■ Exercise
Retype the items without any change, beginning with the first line and stopping after the line that contains "genus: Parus".

■ Material for this task
§

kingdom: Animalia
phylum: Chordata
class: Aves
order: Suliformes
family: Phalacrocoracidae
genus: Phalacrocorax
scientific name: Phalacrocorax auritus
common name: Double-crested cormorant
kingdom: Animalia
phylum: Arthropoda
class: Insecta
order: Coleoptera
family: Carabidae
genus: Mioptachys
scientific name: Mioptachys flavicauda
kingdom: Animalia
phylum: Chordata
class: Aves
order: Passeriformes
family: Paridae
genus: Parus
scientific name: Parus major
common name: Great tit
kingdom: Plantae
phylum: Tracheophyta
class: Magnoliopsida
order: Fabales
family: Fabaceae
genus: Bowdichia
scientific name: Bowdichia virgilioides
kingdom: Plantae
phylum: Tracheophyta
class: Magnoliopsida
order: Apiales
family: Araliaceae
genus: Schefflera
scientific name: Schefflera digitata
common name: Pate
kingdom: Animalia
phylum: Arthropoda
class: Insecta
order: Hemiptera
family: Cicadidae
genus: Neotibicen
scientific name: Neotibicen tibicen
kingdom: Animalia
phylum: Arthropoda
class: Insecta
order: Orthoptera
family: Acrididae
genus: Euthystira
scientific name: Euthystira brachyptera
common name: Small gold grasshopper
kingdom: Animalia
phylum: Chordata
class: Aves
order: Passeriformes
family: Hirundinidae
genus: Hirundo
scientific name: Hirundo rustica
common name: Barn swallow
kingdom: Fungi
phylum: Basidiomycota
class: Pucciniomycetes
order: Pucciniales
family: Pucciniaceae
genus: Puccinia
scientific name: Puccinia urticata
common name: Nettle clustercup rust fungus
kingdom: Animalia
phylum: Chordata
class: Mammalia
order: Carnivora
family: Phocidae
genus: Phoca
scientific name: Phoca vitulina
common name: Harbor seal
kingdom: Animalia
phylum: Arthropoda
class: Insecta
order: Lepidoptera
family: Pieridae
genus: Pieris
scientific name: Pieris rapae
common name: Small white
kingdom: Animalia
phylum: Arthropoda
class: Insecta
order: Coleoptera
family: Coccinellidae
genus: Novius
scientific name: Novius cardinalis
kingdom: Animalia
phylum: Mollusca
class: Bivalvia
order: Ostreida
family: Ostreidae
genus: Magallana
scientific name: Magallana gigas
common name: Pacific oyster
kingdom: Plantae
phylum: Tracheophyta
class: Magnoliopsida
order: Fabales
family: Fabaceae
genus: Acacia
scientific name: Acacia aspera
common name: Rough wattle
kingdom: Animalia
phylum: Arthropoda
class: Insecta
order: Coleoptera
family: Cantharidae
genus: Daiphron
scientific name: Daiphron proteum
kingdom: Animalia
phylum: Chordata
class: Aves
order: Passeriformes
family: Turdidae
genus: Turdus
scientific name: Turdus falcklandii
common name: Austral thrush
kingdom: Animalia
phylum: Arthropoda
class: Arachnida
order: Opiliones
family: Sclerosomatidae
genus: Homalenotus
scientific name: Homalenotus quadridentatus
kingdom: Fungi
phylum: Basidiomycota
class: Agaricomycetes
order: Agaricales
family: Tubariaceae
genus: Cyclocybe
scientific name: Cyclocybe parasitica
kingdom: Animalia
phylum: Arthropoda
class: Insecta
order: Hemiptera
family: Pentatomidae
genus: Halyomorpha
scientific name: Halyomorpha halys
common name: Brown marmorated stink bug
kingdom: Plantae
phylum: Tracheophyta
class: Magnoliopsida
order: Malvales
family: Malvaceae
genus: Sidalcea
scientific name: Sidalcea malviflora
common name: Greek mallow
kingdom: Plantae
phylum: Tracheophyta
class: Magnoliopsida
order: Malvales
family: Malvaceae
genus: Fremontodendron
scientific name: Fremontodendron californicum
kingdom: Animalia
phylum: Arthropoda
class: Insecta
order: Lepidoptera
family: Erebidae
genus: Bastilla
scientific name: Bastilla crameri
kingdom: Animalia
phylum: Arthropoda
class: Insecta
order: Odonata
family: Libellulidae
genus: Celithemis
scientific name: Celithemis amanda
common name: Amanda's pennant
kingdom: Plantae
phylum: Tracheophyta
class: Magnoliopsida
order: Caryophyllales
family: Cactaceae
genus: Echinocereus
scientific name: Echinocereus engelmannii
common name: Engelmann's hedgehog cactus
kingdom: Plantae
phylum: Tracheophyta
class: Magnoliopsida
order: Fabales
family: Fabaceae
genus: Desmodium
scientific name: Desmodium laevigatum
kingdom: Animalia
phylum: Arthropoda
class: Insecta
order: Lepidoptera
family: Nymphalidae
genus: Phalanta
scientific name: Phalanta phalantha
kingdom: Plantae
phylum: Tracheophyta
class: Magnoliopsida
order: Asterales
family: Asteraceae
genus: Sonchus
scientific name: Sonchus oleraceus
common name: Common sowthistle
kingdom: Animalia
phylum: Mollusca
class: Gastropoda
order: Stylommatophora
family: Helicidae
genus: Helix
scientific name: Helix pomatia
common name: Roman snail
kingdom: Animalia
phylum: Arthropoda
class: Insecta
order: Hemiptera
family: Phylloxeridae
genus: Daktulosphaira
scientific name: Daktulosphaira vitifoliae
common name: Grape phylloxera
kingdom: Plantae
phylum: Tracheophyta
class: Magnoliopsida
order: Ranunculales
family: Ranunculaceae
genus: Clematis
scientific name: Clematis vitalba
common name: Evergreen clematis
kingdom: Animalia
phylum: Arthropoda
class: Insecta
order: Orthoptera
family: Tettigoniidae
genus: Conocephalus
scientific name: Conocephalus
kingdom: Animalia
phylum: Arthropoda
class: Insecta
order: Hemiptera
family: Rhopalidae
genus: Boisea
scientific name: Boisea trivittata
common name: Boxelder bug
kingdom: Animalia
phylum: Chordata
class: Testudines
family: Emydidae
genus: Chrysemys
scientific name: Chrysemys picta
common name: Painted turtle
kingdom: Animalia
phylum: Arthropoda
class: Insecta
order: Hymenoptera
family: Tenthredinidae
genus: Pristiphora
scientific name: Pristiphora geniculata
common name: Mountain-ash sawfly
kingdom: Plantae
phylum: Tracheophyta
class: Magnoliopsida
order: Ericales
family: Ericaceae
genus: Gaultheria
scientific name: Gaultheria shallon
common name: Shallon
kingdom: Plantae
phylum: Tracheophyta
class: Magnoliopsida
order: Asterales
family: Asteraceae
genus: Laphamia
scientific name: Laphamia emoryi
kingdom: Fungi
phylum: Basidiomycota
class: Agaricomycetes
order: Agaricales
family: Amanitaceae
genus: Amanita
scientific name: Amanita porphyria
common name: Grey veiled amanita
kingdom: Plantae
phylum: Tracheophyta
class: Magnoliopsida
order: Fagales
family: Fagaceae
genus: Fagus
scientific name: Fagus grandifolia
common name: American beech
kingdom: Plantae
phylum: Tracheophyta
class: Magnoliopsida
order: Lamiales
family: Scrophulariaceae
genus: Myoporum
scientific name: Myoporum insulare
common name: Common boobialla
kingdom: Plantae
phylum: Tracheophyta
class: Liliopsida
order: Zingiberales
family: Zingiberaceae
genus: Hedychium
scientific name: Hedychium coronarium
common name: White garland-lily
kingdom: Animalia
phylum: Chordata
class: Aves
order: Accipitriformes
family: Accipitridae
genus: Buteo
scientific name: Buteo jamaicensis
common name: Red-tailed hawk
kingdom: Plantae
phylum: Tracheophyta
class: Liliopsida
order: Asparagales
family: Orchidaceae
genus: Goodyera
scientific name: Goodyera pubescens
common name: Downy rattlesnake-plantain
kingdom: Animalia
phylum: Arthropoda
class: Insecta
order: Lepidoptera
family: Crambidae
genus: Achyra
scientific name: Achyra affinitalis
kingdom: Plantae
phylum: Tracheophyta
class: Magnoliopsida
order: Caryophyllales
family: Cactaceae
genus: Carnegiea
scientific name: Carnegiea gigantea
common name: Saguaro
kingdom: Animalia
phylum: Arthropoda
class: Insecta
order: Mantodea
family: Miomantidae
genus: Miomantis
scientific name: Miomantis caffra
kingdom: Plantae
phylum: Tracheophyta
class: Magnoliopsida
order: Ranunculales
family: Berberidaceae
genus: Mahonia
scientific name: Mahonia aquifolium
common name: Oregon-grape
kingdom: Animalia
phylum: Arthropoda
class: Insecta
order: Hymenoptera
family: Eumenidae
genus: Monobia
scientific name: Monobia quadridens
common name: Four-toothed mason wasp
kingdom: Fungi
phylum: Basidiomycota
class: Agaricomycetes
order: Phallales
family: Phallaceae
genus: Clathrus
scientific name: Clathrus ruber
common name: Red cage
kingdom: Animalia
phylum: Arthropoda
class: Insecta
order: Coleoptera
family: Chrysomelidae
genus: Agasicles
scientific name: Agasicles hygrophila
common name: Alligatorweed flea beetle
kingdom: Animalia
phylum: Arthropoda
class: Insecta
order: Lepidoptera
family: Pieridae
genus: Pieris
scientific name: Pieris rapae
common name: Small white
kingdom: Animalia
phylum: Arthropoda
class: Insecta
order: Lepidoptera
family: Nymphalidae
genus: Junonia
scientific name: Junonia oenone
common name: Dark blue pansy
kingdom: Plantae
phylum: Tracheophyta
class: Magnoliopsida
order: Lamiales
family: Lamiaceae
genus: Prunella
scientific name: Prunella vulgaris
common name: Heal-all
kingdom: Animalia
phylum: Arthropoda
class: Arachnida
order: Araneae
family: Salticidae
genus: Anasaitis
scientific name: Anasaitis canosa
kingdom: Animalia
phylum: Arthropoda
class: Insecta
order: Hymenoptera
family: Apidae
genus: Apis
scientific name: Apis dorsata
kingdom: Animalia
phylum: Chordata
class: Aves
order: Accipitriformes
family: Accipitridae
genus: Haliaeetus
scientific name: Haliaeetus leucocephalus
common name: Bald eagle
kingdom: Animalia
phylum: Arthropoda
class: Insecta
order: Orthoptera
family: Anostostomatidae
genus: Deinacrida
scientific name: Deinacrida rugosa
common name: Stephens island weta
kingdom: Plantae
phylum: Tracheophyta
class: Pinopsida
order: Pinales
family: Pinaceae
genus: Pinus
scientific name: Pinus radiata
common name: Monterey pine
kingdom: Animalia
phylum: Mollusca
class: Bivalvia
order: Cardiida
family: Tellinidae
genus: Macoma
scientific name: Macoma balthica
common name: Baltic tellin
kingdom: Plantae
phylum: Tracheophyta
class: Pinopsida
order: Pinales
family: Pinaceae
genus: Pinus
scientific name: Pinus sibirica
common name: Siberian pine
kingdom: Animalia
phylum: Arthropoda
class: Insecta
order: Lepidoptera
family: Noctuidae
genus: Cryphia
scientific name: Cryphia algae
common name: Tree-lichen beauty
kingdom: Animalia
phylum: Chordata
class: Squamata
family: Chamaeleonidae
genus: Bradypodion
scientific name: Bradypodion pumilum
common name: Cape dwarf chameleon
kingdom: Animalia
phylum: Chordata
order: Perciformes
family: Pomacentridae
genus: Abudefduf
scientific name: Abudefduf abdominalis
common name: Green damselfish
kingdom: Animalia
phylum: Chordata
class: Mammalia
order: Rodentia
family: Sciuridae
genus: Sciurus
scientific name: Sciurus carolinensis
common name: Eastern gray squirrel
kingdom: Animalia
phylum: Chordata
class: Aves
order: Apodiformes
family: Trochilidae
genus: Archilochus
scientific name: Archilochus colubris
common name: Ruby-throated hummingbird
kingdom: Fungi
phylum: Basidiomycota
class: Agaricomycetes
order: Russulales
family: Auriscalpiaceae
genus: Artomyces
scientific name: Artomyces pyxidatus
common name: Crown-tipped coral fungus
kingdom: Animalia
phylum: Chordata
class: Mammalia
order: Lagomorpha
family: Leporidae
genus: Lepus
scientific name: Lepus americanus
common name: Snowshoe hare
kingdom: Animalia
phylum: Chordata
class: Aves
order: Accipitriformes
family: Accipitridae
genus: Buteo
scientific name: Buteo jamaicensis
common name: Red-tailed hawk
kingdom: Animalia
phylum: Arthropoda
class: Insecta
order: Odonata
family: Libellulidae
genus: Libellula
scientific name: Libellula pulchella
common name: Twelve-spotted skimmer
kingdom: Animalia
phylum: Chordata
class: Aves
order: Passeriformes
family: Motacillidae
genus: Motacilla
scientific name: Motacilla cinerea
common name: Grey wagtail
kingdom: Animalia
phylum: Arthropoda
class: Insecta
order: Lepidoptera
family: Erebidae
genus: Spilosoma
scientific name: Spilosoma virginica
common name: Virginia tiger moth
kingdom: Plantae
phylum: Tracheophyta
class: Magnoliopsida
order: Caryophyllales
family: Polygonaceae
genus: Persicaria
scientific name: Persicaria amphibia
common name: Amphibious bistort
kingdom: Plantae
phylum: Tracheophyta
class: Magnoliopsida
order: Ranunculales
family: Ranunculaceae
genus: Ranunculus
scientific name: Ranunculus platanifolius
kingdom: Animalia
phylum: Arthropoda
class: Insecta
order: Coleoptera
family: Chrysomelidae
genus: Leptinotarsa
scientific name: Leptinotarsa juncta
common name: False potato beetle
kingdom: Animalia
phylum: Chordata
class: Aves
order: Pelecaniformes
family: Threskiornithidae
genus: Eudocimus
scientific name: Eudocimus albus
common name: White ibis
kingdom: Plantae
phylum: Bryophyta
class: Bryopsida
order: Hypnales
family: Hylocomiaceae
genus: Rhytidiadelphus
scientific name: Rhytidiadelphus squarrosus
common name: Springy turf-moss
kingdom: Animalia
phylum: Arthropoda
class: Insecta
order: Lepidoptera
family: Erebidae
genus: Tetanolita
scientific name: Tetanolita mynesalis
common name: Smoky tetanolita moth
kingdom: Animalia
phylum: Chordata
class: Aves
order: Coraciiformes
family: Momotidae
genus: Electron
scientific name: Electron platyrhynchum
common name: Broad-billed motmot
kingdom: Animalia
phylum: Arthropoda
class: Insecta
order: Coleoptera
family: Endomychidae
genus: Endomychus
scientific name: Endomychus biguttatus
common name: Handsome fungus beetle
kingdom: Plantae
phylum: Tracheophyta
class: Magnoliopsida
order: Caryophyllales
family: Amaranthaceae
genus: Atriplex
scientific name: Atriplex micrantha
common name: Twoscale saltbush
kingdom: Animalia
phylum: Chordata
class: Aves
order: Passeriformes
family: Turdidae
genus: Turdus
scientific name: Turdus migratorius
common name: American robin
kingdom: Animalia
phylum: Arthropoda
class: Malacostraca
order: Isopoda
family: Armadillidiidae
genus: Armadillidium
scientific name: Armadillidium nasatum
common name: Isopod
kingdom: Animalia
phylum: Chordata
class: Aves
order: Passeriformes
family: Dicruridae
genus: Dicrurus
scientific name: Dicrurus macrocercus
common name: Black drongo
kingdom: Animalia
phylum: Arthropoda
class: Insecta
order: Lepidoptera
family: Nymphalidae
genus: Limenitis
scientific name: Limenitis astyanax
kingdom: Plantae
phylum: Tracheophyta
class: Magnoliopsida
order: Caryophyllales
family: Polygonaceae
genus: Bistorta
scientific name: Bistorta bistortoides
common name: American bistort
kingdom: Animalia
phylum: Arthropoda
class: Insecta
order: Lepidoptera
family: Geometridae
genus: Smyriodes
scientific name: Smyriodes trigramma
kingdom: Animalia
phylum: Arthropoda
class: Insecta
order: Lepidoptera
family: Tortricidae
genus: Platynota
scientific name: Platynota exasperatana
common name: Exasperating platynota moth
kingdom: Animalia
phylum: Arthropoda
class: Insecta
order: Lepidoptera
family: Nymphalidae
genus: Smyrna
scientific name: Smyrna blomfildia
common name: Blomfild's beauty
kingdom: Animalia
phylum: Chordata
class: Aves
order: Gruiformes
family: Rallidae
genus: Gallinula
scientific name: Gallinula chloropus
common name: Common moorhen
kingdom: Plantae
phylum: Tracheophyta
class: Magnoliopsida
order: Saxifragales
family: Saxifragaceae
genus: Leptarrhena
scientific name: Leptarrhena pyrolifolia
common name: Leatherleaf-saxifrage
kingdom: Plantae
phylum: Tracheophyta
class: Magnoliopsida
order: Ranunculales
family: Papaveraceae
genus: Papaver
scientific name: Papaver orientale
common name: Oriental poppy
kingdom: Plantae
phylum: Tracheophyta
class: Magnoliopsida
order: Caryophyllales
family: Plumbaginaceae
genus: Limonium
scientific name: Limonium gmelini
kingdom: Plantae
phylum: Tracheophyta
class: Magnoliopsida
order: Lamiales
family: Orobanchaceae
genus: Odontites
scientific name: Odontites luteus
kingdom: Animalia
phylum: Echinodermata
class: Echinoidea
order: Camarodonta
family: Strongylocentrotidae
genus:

§

■ Correct output
kingdom: Animalia
phylum: Chordata
class: Aves
order: Suliformes
family: Phalacrocoracidae
genus: Phalacrocorax
scientific name: Phalacrocorax auritus
common name: Double-crested cormorant
kingdom: Animalia
phylum: Arthropoda
class: Insecta
order: Coleoptera
family: Carabidae
genus: Mioptachys
scientific name: Mioptachys flavicauda
kingdom: Animalia
phylum: Chordata
class: Aves
order: Passeriformes
family: Paridae
genus: Parus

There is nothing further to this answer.